In light of all this, I very much hope Fugitivus shares her thoughts on "Mother and Child", if she sees it. I'm especially eager to see how this film portrays these adoption stories, if they're willing to look at some of the nuance and injustice and fundamental trauma, or whether it's going to be another sugary pill.

1 comment:

  1. I sort of guess the movie will be sugary, but I've been surprised by Hollywood before - I'd be happy if it lived up to the movie Crash. I felt like that was a mainstream movie that really hit a lot of points well and unbiasedly.

    While I was not adopted, my father was (domestically) and so was my husband (South Korea).
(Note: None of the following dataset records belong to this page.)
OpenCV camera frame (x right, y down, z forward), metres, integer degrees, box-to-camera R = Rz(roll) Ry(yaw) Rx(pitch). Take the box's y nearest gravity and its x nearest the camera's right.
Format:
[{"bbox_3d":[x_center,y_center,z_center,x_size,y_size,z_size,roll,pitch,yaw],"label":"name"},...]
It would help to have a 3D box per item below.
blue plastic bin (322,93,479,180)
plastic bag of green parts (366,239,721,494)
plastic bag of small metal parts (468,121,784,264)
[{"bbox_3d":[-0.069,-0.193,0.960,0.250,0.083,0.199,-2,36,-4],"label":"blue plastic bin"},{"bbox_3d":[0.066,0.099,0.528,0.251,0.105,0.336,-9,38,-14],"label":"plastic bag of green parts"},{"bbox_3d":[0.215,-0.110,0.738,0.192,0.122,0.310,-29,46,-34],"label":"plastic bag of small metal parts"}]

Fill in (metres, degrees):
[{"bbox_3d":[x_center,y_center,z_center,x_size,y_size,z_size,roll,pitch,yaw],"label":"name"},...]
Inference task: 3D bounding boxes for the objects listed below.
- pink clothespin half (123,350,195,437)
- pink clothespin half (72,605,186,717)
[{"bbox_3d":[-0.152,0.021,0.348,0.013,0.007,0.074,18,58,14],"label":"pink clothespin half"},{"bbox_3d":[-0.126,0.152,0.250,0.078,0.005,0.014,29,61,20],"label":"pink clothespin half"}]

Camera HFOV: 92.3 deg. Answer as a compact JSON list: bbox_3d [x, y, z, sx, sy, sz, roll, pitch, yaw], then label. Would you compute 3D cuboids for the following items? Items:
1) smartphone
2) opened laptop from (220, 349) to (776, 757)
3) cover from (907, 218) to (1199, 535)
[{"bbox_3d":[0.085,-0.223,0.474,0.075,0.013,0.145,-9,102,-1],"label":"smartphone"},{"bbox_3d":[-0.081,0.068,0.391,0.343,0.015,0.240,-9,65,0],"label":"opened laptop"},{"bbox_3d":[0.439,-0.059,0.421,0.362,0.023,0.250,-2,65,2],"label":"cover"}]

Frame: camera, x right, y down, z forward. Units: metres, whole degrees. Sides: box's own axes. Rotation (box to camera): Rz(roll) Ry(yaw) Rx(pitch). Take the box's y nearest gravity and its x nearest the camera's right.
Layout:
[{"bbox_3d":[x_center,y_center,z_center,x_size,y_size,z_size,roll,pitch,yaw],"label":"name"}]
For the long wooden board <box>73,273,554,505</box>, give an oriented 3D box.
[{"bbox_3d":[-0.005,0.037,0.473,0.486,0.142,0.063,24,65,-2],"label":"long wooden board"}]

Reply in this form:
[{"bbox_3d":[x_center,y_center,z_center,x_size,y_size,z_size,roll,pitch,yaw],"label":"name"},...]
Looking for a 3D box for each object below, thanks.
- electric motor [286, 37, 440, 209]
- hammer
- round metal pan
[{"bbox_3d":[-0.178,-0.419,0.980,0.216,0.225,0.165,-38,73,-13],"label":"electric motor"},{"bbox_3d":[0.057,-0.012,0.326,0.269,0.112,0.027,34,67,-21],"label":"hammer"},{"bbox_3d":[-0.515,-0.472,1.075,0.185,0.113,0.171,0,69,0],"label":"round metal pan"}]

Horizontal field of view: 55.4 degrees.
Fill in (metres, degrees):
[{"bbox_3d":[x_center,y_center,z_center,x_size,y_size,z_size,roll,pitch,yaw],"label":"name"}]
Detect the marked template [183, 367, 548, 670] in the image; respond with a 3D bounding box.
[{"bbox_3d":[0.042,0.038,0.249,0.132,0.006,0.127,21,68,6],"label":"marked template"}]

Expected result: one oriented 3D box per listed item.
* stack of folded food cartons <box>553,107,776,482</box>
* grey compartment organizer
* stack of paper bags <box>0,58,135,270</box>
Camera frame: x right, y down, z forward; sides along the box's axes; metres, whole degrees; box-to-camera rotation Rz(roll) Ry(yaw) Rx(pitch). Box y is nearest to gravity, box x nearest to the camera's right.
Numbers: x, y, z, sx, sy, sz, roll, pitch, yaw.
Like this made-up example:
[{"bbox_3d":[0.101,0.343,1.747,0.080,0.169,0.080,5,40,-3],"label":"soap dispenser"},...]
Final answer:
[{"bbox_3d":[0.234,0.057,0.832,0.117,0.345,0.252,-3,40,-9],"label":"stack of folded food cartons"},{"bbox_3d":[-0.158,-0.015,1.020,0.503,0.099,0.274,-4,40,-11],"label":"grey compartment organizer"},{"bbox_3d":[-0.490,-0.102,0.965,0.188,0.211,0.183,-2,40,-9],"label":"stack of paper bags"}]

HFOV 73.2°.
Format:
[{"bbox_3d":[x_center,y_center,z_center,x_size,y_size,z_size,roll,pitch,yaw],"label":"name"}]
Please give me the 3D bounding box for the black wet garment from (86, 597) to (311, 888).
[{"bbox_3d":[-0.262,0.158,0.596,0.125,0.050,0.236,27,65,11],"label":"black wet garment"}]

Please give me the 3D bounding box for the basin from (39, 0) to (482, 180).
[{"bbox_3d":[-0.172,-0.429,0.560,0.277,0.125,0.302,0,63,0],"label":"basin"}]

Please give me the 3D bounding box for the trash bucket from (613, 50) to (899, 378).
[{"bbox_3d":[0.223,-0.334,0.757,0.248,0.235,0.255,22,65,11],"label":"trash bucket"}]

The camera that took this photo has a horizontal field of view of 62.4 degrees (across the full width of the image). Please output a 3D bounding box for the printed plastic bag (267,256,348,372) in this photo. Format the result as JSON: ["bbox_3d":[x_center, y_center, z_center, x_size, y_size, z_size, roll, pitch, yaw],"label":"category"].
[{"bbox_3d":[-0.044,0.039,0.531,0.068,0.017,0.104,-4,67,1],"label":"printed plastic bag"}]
It was actually one of the talking points that brought my husband and I together, and maybe someday we will adopt a child of our own. (We would both love to, but we're currently nowhere close to where we would need to be financially. I'm currently pregnant with our first child.) Although adoption may begin with a form of the worst case scenario, it has had a HUGE positive effect on my life - Without adoption, I wouldn't have been born or have had the chance to meet my husband.

    Looking forward to your review of both movies.